Moving forward, the final design needs to be prototyped and tested. Due to COVID-19, the team was not able to produce the second, final prototype and instead are relying on SolidWorks simulations and hand calculations to demonstrate and validate the 2nd iteration of the design. We recommend Chimera move forward with this design and have manufacturers create a prototype from the final design proposal. The prototype can then be tested for strength and compatibility and additional updates can be made. From there, Chimera will need to create several frames and send them out to clients for feedback. Updates can be made, and more feedback can be taken in. This will be an iterative process, but our design gives Chimera an excellent starting point and allows them to determine if this idea is truly economically advantageous for their company.
Meet the Team
Colton Spomer was born in Littleton Colorado where he grew up until starting college at the Colorado School of Mines. He knew from a young age that he wanted to attend the School of Mines for his Undergraduate Degree. He transferred into Mines from Red Rocks Community College in 2017 and is now a senior in Mechanical Engineering who will graduate in May of 2020. He has recently accepted a job at Lockheed Martin where he will be a Stress Analyst for the Orion Crew module.
Paul is a senior in Mechanical Engineering graduating in May of 2020. He enjoys outdoor activities such as hiking and fishing as well as playing and watching sports. Following graduation, Paul plans on moving back home to Anchorage and beginning a career with ConocoPhillips.
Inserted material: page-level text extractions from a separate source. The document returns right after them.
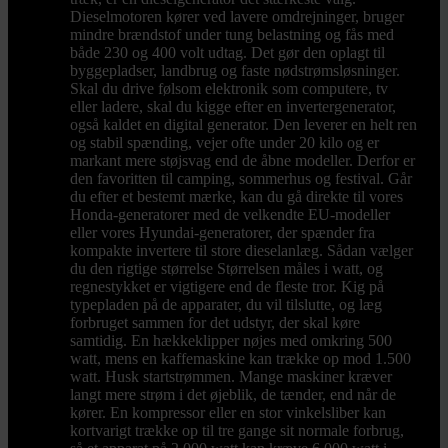
Dieselmotoren kører ved lavere omdrejninger, bruger
mindre brændstof under tung belastning og fås med
både 230 og 400 volt udtag. Det gør den oplagt til
byggepladser, landbrug og faste nødstrømsløsninger.
Skal du drive følsom elektronik som computere, tv
eller ladere, skal du kigge efter en invertergenerator,
også kaldet en digital generator. Den leverer en helt ren
og stabil spænding, vejer ofte under 20 kilo og er
markant mere støjsvag end de åbne modeller. Derfor er
den favoritten til camping, sommerhus og festival. Går
du efter et bestemt mærke, kan du gå direkte til vores
Honda-generatorer med de velkendte EU-modeller
eller vores Hyundai-generatorer, der spænder fra
kompakte invertere til store dieselanlæg. Sådan vælger
du den rigtige størrelse Størrelsen måles i watt, og
regnestykket er vigtigere end de fleste tror. Kig på
typepladen på de apparater, du vil tilslutte, og læg
forbruget sammen for det udstyr, der skal køre
samtidig. En hækkeklipper nøjes med omkring 500
watt, mens en kaffemaskine kan trække op mod 1.500
watt. Husk startstrømmen. Mange maskiner kræver
langt mere strøm i det øjeblik, de tænder, end når de
kører. En kompressor eller en stor vinkelsliber kan
kortvarigt trække op til tre gange sit normale forbrug,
Riley is a Mechanical Engineering student nearing the end of his degree. Riley acted as the lead communicator and facilitated interactions between all parties involved in the project. After graduation, he plans to pursue a career in the design engineering world. He enjoys the outdoors and engaging with friends and family and plans to move back to Seattle after graduating from Colorado School of Mines this summer.
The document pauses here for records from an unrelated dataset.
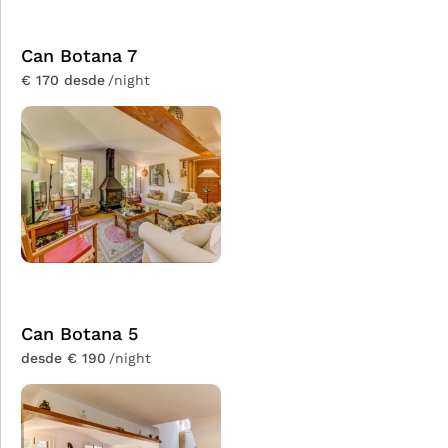
Can Botana 7
€ 170 desde
/night
Can Botana 5
desde € 190
/night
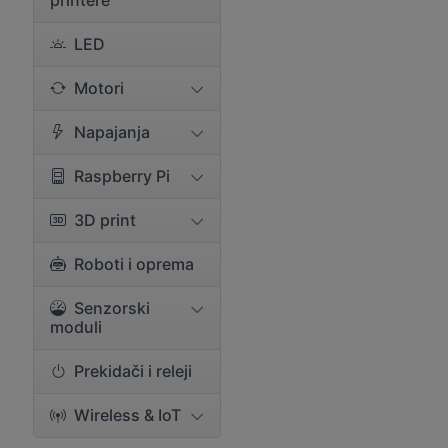
printere
LED
Motori
Napajanja
Raspberry Pi
3D print
Roboti i oprema
Senzorski
moduli
Prekidači i releji
Wireless & IoT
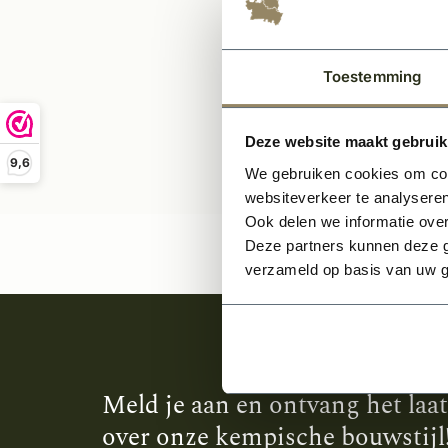
Per stuk
Toestemming
Deze website maakt gebruik
9,6
We gebruiken cookies om cont
websiteverkeer te analyseren
Ook delen we informatie over
Deze partners kunnen deze g
verzameld op basis van uw g
Meld je aan en ontvang het laa
over onze kempische bouwstijl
William was born and raised in Denver CO , William is a senior graduating May 2020 with a degree in Mechanical Engineering. William had a roundabout way of coming to Mines, his first degree was in Philosophy from St. Andrews Prysberterain College, in Laurinburg N.C.. After graduating Wiliam pursued a career in soccer playing three years professionally in Portugal before returning to the states to further his education. William is married, and has one dog, they currently reside in the Capitol Hill neighborhood of Denver Colorado.
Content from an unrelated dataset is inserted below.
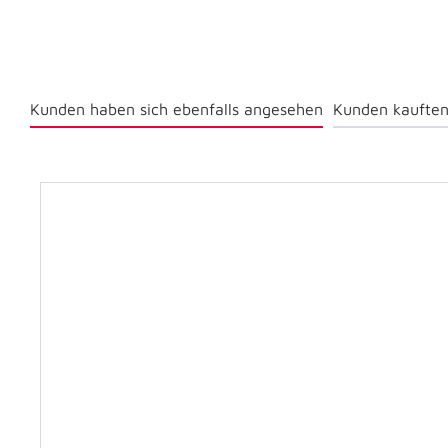
Kunden haben sich ebenfalls angesehen
Kunden kauften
Brandon is a Mechanical Engineering major and came to Mines from Atlanta, Georgia. He plans on extending his educational experience at Mines for another year to pursue a Master’s Degree of Science in Mechanical Engineering. He is especially passionate about design and optimization work and will be studying Thermal and Fluid systems as a graduate student. Later on, he hopes that he will have an exciting and fulfilling career, and is open to relocating to just about anywhere in the United States.
Luke was born in Lombard Illinois and he is currently a senior in Mechanical Engineering set to graduate in 2020. On campus Luke is a member of Kappa Sigma and several other extracurricular clubs and engineering societies. In his free time Luke enjoys making music and playing outdoor sports. After his internship experience with Kiewit, Luke plans to pursue a career in the construction field.